The European Council has taken Poland out of the Excessive Deficit Procedure, saying Warsaw has reduced its deficit to below three percent of GDP.
The Stability and Growth Pact is an agreement among the 28 member states of the EU. If a member state breaches the pact’s maximum limit for government deficit and debt, requests for corrective action are made through an Excessive Deficit Procedure (EDP) and if these corrective actions remain absent after warnings the member state can be hit with economic sanctions.
The formal decision on withdrawing the procedures against Poland was taken by EU members states’ finance ministers meeting in Luxembourg last month. Poland had been covered by the procedure since 2009. “The headline figure for the deficit was 3.2% of GDP in 2014, above the reference value of 3 percent of GDP. Costs are still occurring in 2014 from systemic pension reform in 1999 even after a law reversed the reform in December 2013. Once these net costs of pension reform from 1999 are taken into account, the deficit is below three percent of GDP in 2014 (2.7 percent in 2015).

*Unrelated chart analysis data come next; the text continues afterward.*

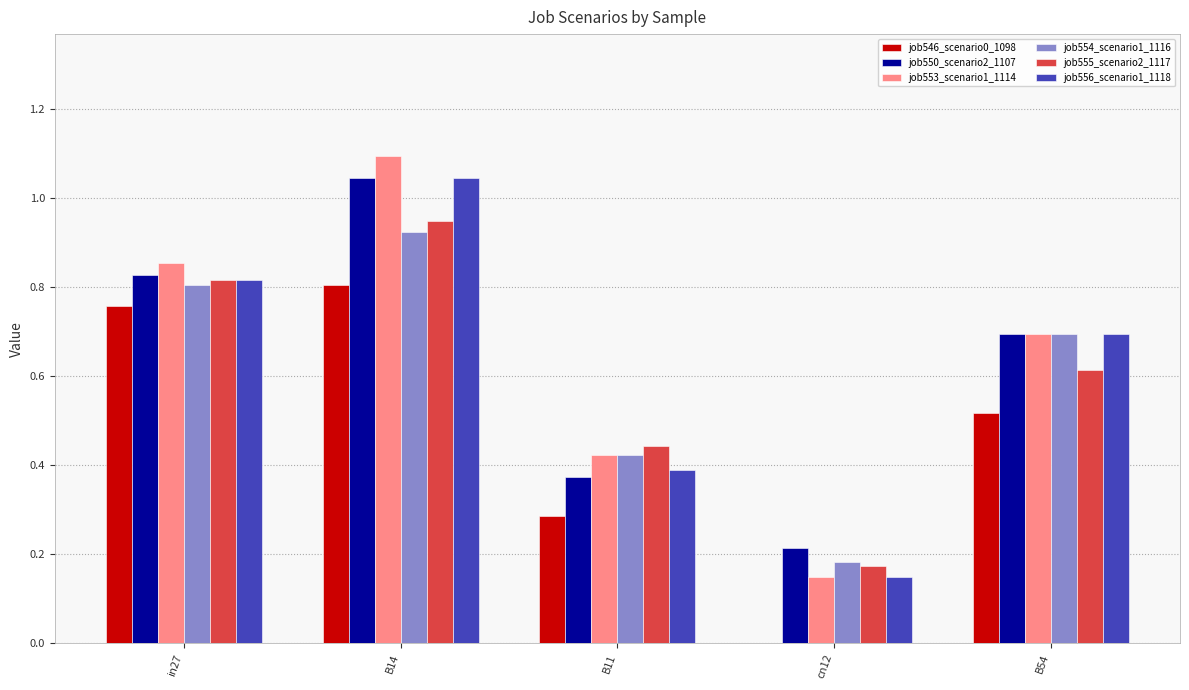

At which category is the sum across all series the highest?

B14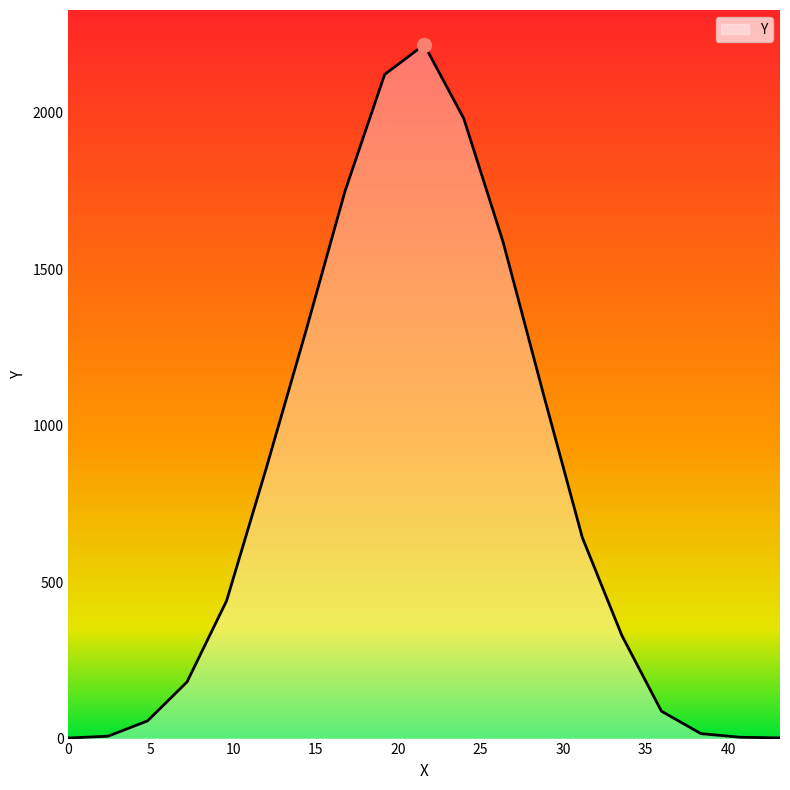

What is the difference between the maximum and minimum values?

2216.1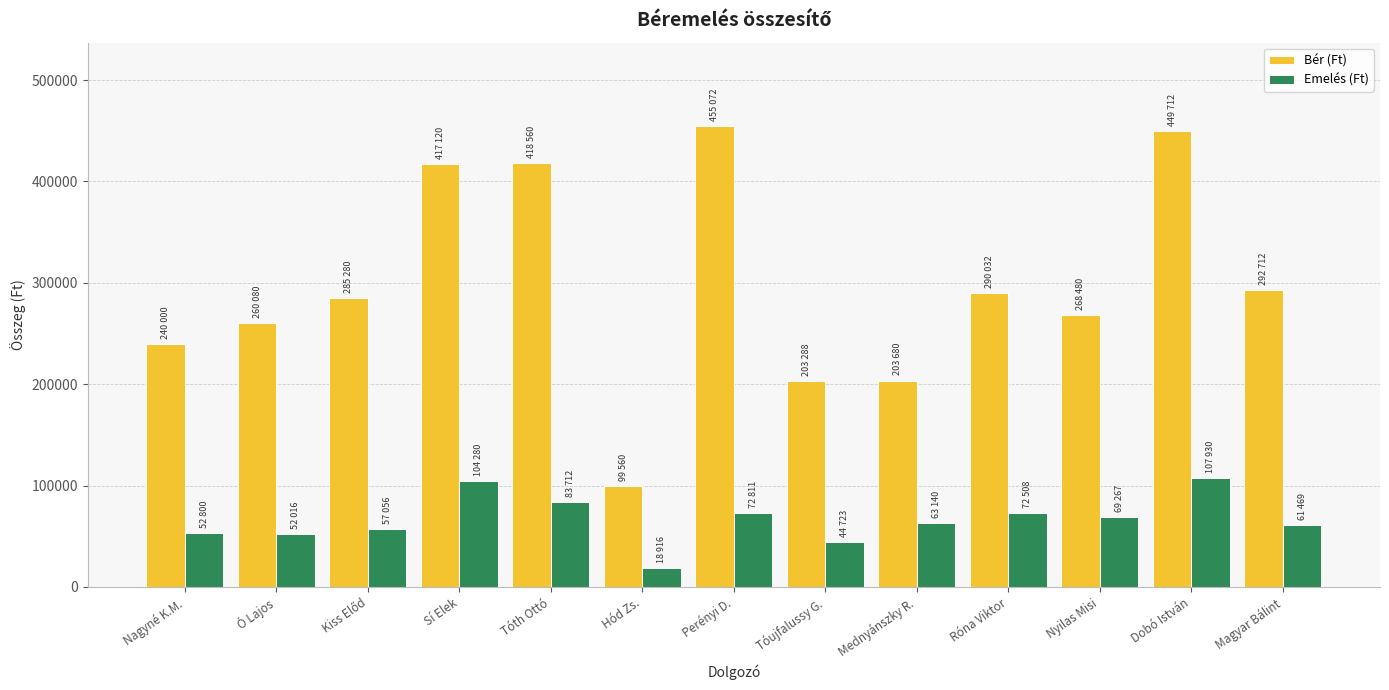

Is the value of Bér (Ft) at Sí Elek greater than the value of Emelés (Ft) at Tóth Ottó?

Yes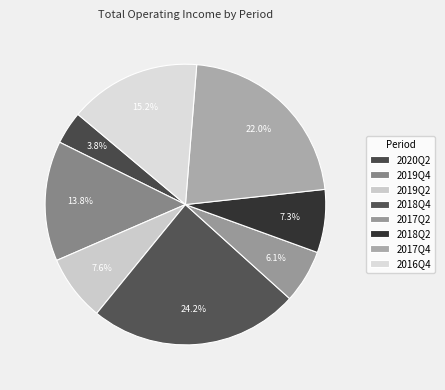

Is it true that 2020Q2 is 12% of the pie?

False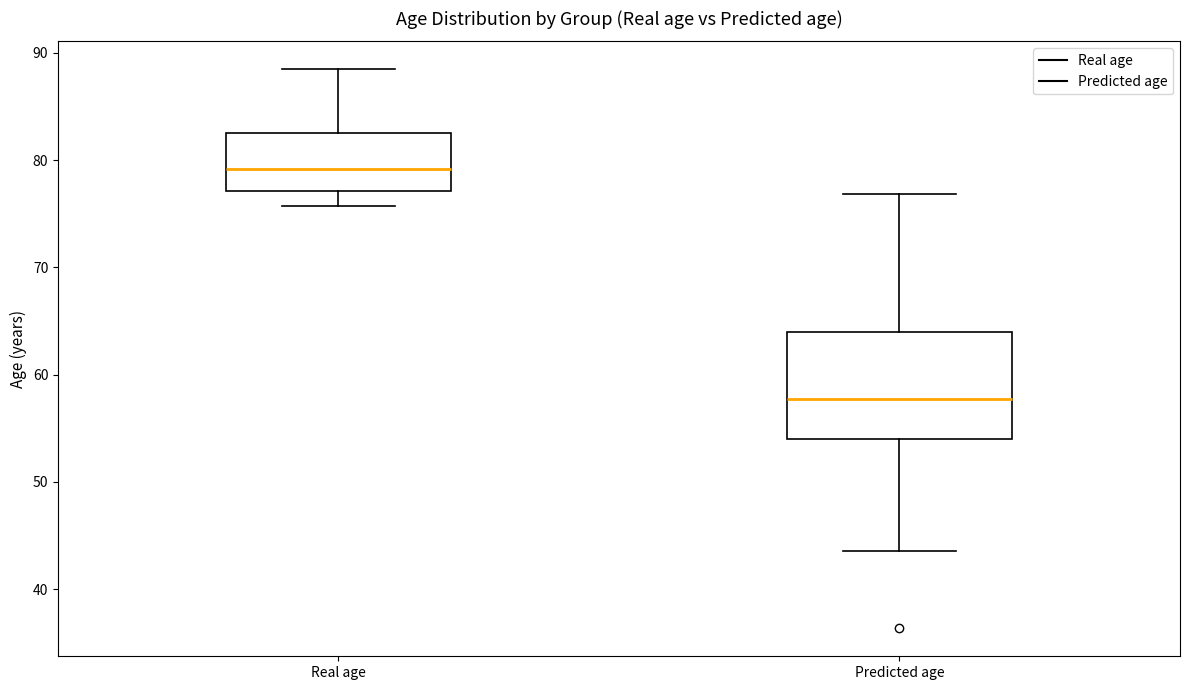

Reading left to right, read every box against the y-axis: the position of its median line, the range the box covers, and the ends of its whiskers. The values are not printed on the chart, so give them approximately, as read against the axis.

Real age: median 79, box 77 to 83, whiskers 76 to 88
Predicted age: median 58, box 54 to 64, whiskers 44 to 77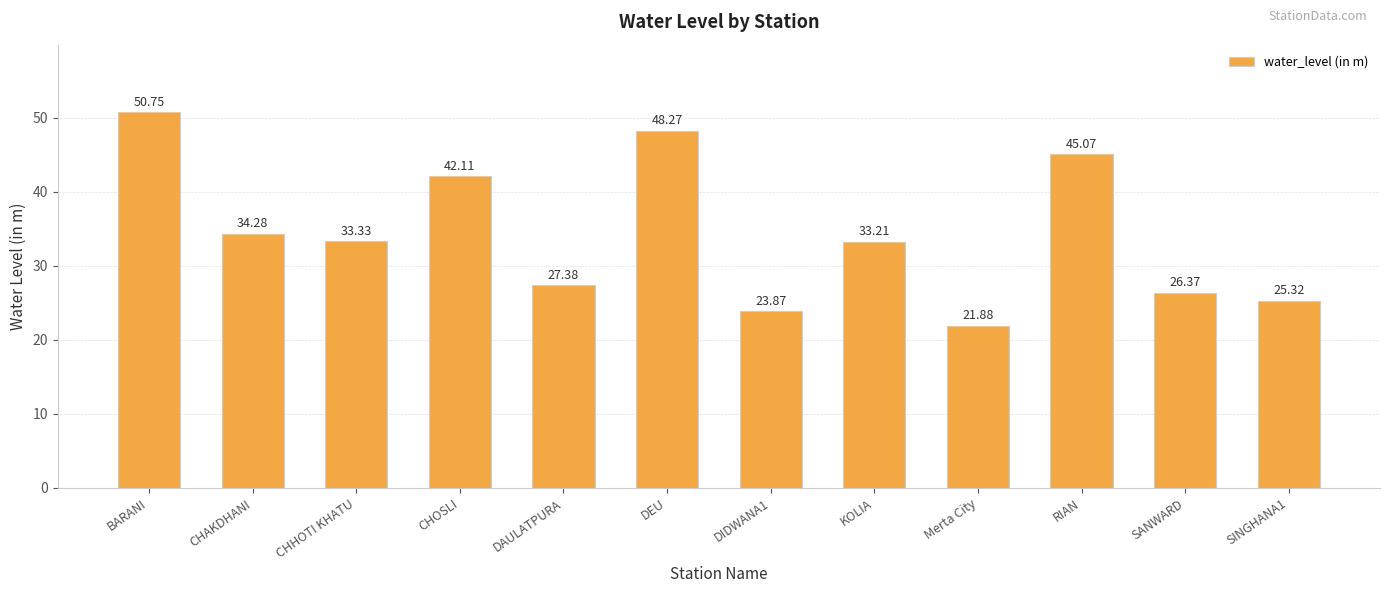

What is the label of the 3rd bar from the right?

RIAN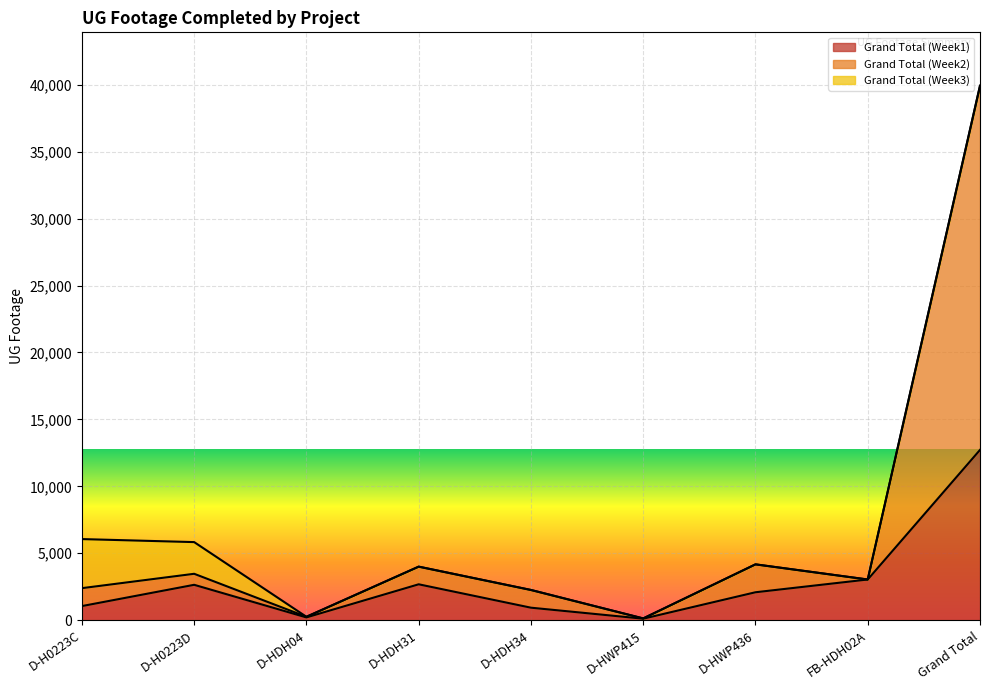

True or false: Grand Total (Week1) and Grand Total (Week2) intersect in this chart.

False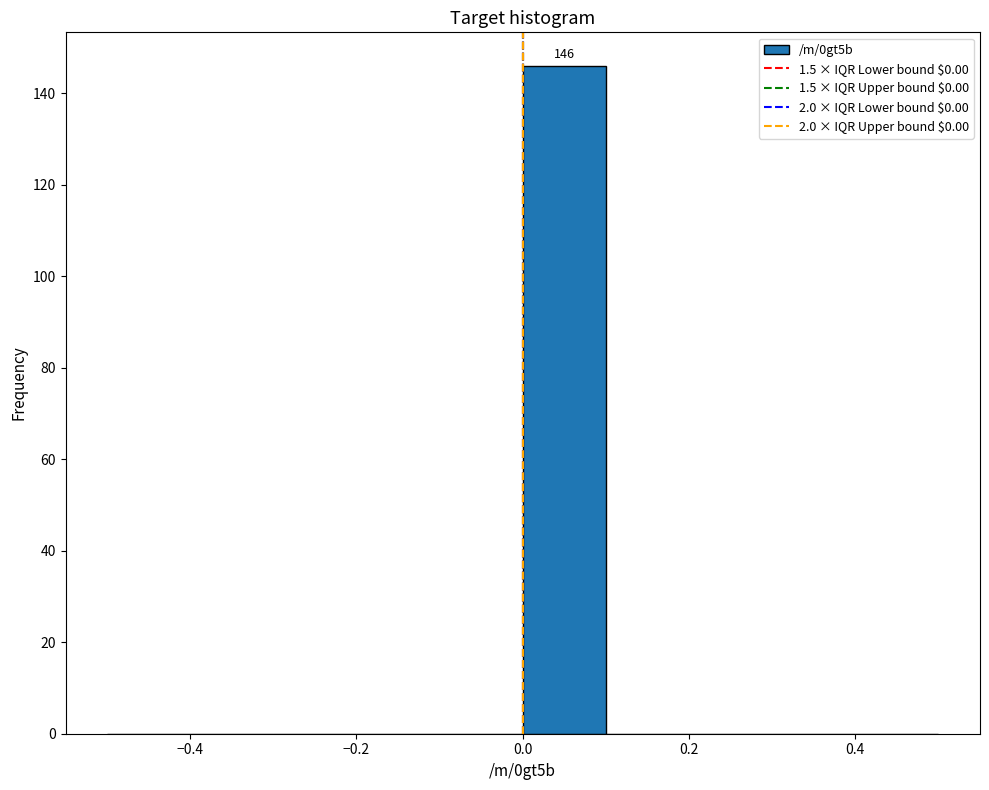

Which range on the x-axis has the tallest bar?

0.0 to 0.1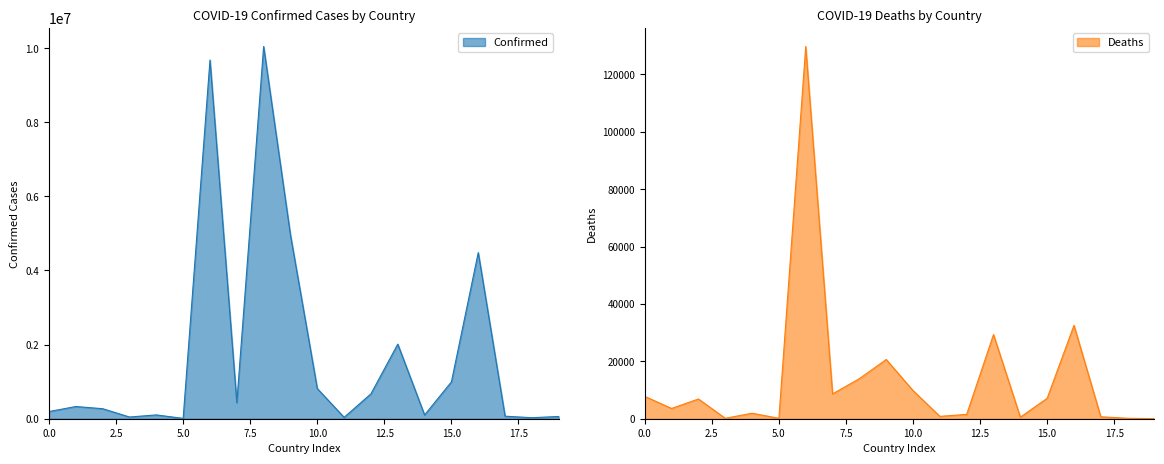

What is the highest value of the Confirmed series?

10042859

Thus the Commission considers that Poland respects the deficit criterion of the Stability and Growth Pact,” the European Commission said in May after it made the decision. The decision allows for the Polish government to have a greater say on how public money is spent. It will allow Warsaw to raise public sector wages as well as introduce a tax break on research and development spending. “This means the end of special supervision of Polish public finances,” Finance Minister Mateusz Szczurek said 19 June.
He warned however that this was not permission to “become irresponsible.” EU commissioner Valdis Dombrovskis said Poland had only fallen below the three percent threshold after taking into account the costs of pension reform, estimated in 2014 at 0.4 percent of GDP. “It is necessary to note that Poland has held to the letter of the Growth and Stability Pact, but less so its spirit,” Dombrovskis said.